Try this paper. It has a nice, intuitive algorithm that does what you need.
In our modelization, we adopted another model: we consider each center to be related to all its neighbours by a repulsive string.
At the beginning of the simulation, the centers are randomly distributed, as well as the strengths of the
strings. We choose randomly to move one center; then we calculate the resulting force caused by all
neighbours of the given center, and we calculate the displacement which is proportional and oriented
in the sense of the resulting force.
After a certain number of iterations (which depends on the number of
centers and the degree of initial randomness) the system becomes stable.
In case it is not clear from the figures, this approach generates uniformly distributed points. You may use instead a force that is zero inside your bounds (between 2 and 3, for example) and non-zero otherwise (repulsive if the points are too close, attractive if too far).
This is my Python implementation (sorry, I don´t know ruby). Just import this and call uniform() to get a list of points.
import numpy as np
from numpy.linalg import norm
import pylab as pl
# find the nearest neighbors (brute force)
def neighbors(x, X, n=10):
dX = X - x
d = dX[:,0]**2 + dX[:,1]**2
idx = np.argsort(d)
return X[idx[1:11]]
# repulsion force, normalized to 1 when d == rmin
def repulsion(neib, x, d, rmin):
if d == 0:
return np.array([1,-1])
return 2*(x - neib)*rmin/(d*(d + rmin))
def attraction(neib, x, d, rmax):
return rmax*(neib - x)/(d**2)
def uniform(n=25, rmin=0.1, rmax=0.15):
# Generate randomly distributed points
X = np.random.random_sample( (n, 2) )
# Constants
# step is how much each point is allowed to move
# set to a lower value when you have more points
step = 1./50.
# maxk is the maximum number of iterations
# if step is too low, then maxk will need to increase
maxk = 100
k = 0
# Force applied to the points
F = np.zeros(X.shape)
# Repeat for maxk iterations or until all forces are zero
maxf = 1.
while maxf > 0 and k < maxk:
maxf = 0
for i in xrange(n):
# Force calculation for the i-th point
x = X[i]
f = np.zeros(x.shape)
# Interact with at most 10 neighbors
Neib = neighbors(x, X, 10)
# dmin is the distance to the nearest neighbor
dmin = norm(Neib[0] - x)
for neib in Neib:
d = norm(neib - x)
if d < rmin:
# feel repulsion from points that are too near
f += repulsion(neib, x, d, rmin)
elif dmin > rmax:
# feel attraction if there are no neighbors closer than rmax
f += attraction(neib, x, d, rmax)
# save all forces and the maximum force to normalize later
F[i] = f
if norm(f) <> 0:
maxf = max(maxf, norm(f))
# update all positions using the forces
if maxf > 0:
X += (F/maxf)*step
k += 1
if k == maxk:
print "warning: iteration limit reached"
return X
I presume that one of your brute force ideas includes just repeatedly generating points at random and checking to see if the constraints happen to be satisified.

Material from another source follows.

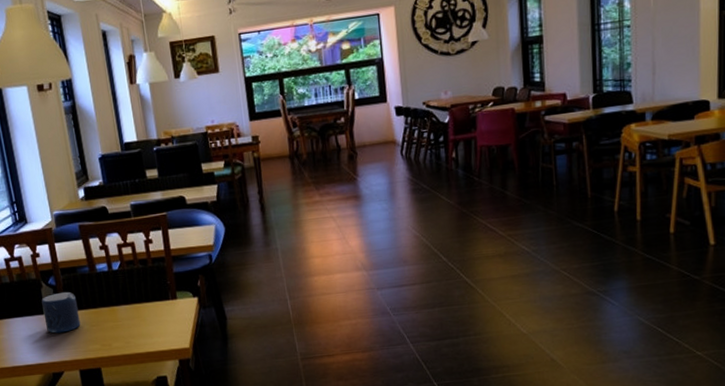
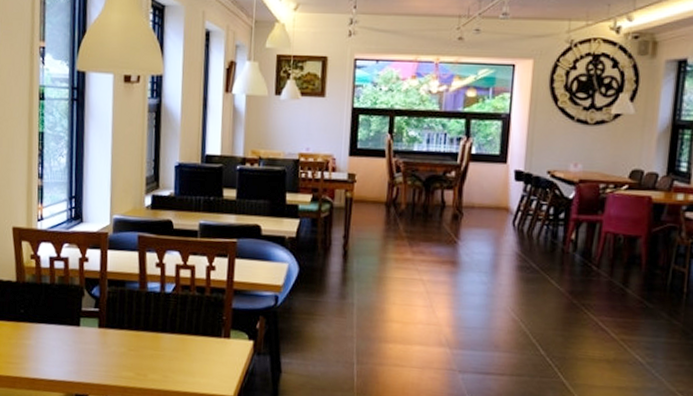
candle: present [41,291,81,333] -> none [79,305,119,352]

Another way is to take a configuration that satisfies the constraints and repeatedly perturb a small part of it, chosen at random - for instance move a single point - to move to a randomly chosen nearby configuration. If you do this often enough you should move to a random configuration that is almost independent of the starting point. This could be justified under http://en.wikipedia.org/wiki/Metropolis%E2%80%93Hastings_algorithm or http://en.wikipedia.org/wiki/Gibbs_sampling.

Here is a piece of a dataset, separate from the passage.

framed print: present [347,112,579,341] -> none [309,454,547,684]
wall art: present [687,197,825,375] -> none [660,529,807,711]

I might try just doing it at random, then going through and dropping points that are to close to other points. You can compare the square of the distance to save some math time.

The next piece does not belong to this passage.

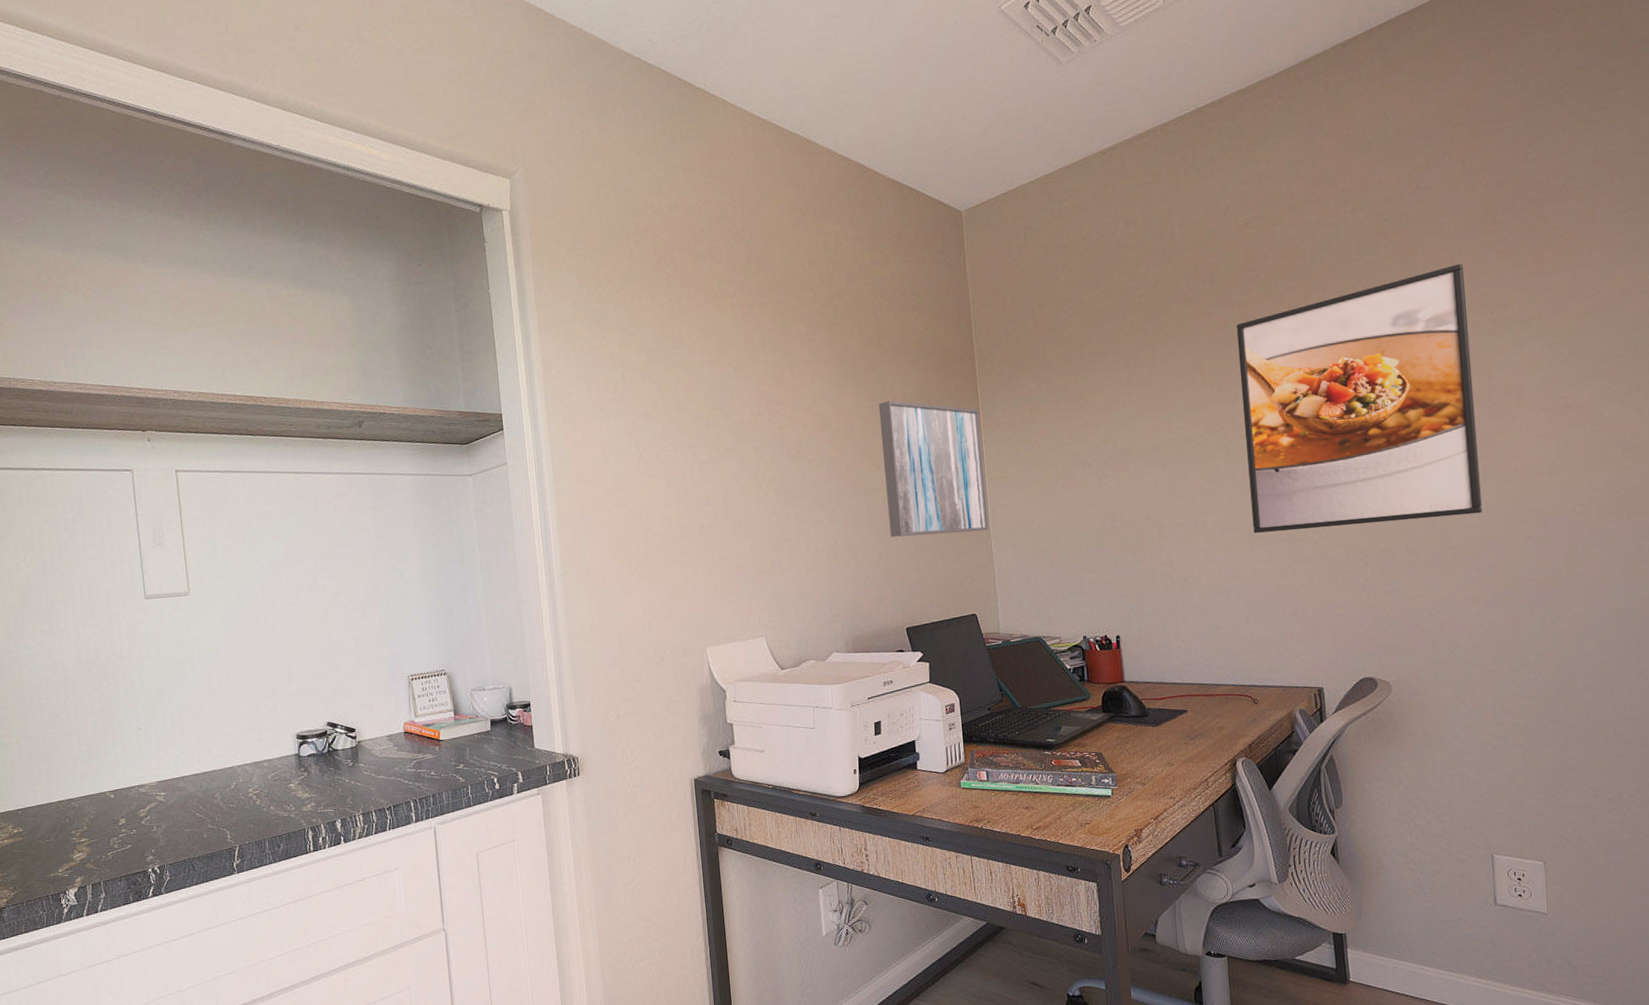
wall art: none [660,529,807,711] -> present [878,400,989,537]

Or create cells with borders and place a point in each one. Less random, it depends on if this is a "just for looks thing" or not. But it could be very fast.
I made a compromise and ended up using the Poisson Disk Sampling method.
The result was fairly close to what I needed, especially with a lower number of tries (which also drastically reduces cost).